■ WORK ORDER
The records underneath are to be printed in full and exactly, with no pictures carried over.
Start of STORED DATA
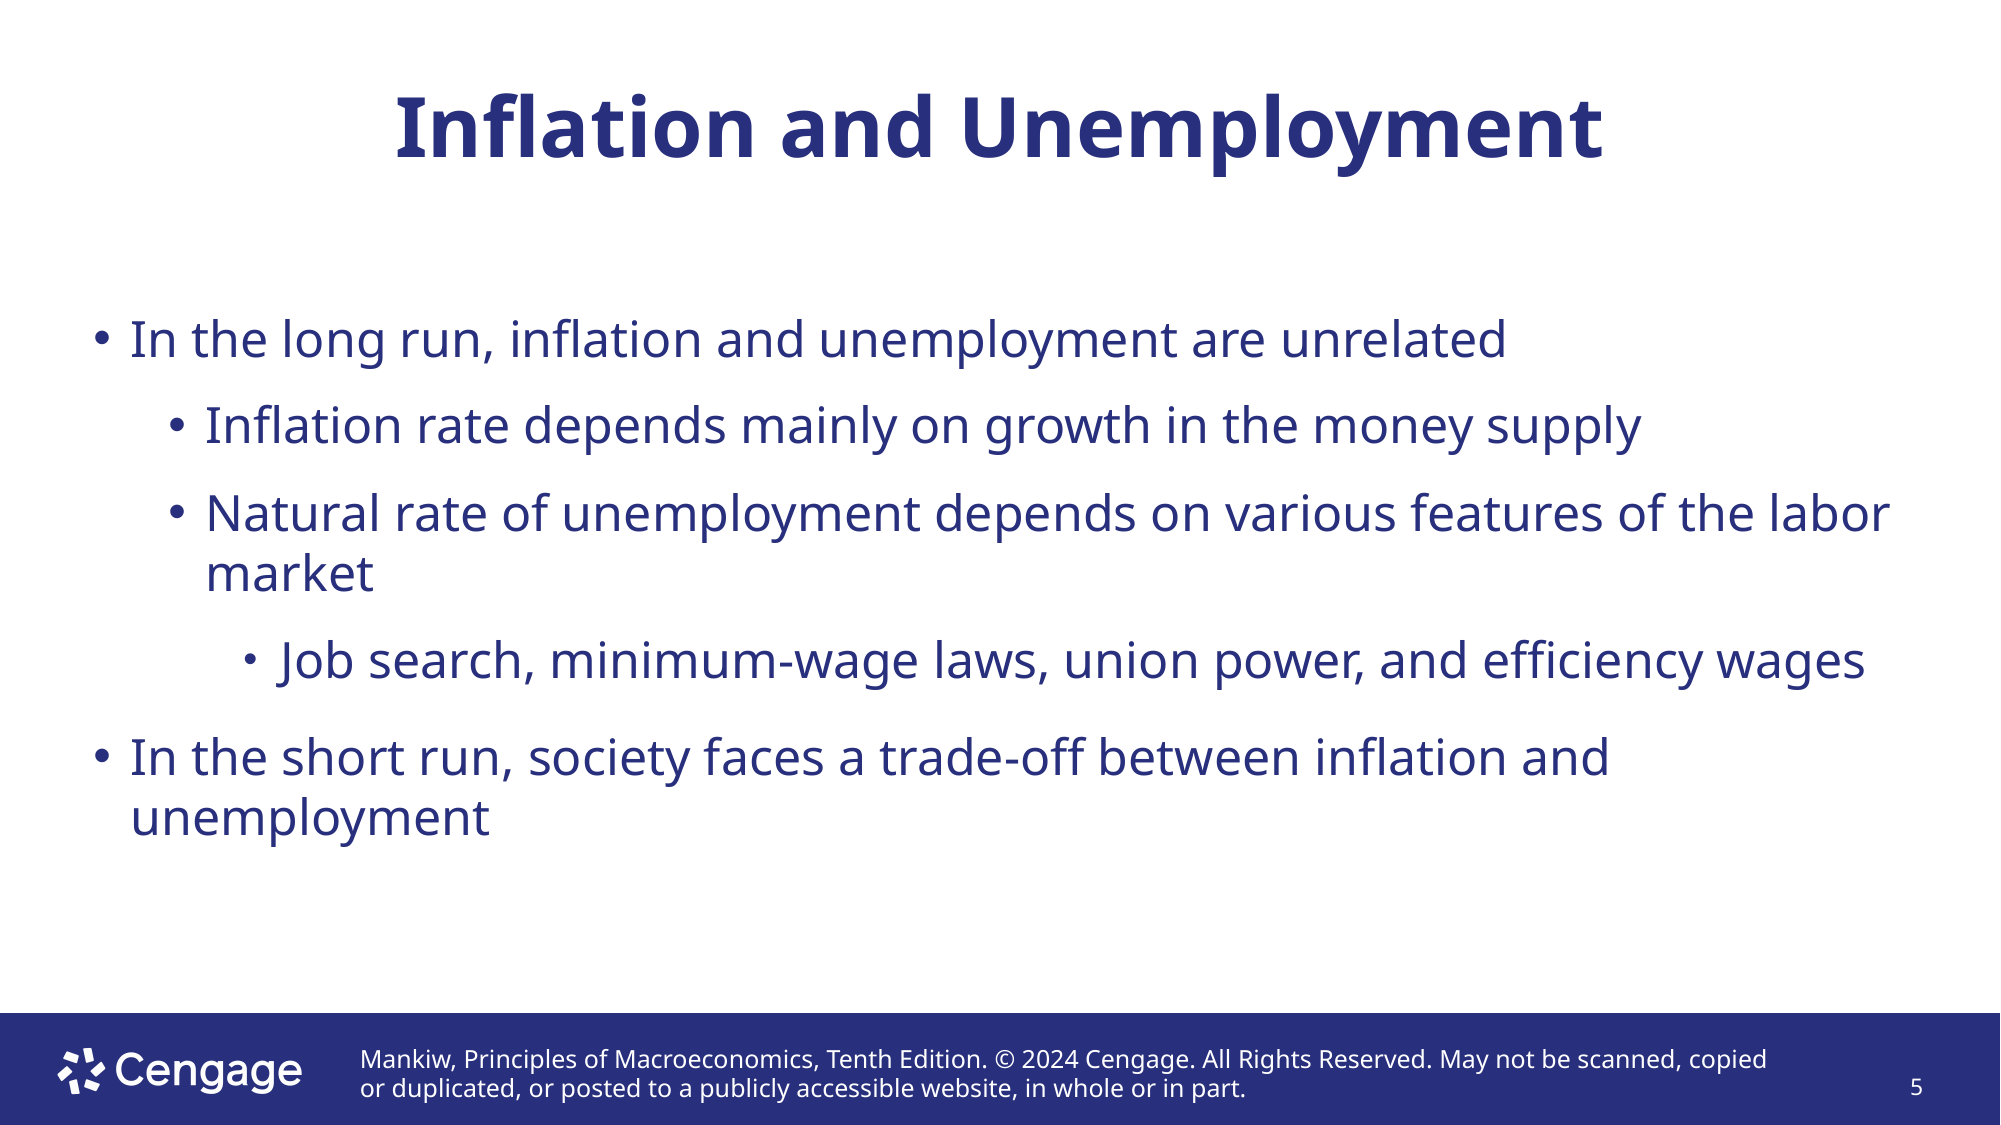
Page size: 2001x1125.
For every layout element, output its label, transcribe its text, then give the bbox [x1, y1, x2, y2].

list In the long run, inflation and unemployment are unrelated Inflation rate depends mainly on growth in the money supply Natural rate of unemployment depends on various features of the labor market Job search, minimum-wage laws, union power, and efficiency wages In the short run, society faces a trade-off between inflation and unemployment [78, 299, 1923, 1014]
title Inflation and Unemployment [78, 77, 1923, 278]
picture [30, 1020, 329, 1122]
End of STORED DATA
■ ANSWER FOR THE TASK
Page size: 2001x1125.
For every layout element, output its label, transcribe its text, then give the bbox [x1, y1, x2, y2].

list In the long run, inflation and unemployment are unrelated Inflation rate depends mainly on growth in the money supply Natural rate of unemployment depends on various features of the labor market Job search, minimum-wage laws, union power, and efficiency wages In the short run, society faces a trade-off between inflation and unemployment [78, 299, 1923, 1014]
title Inflation and Unemployment [78, 77, 1923, 278]
picture [30, 1020, 329, 1122]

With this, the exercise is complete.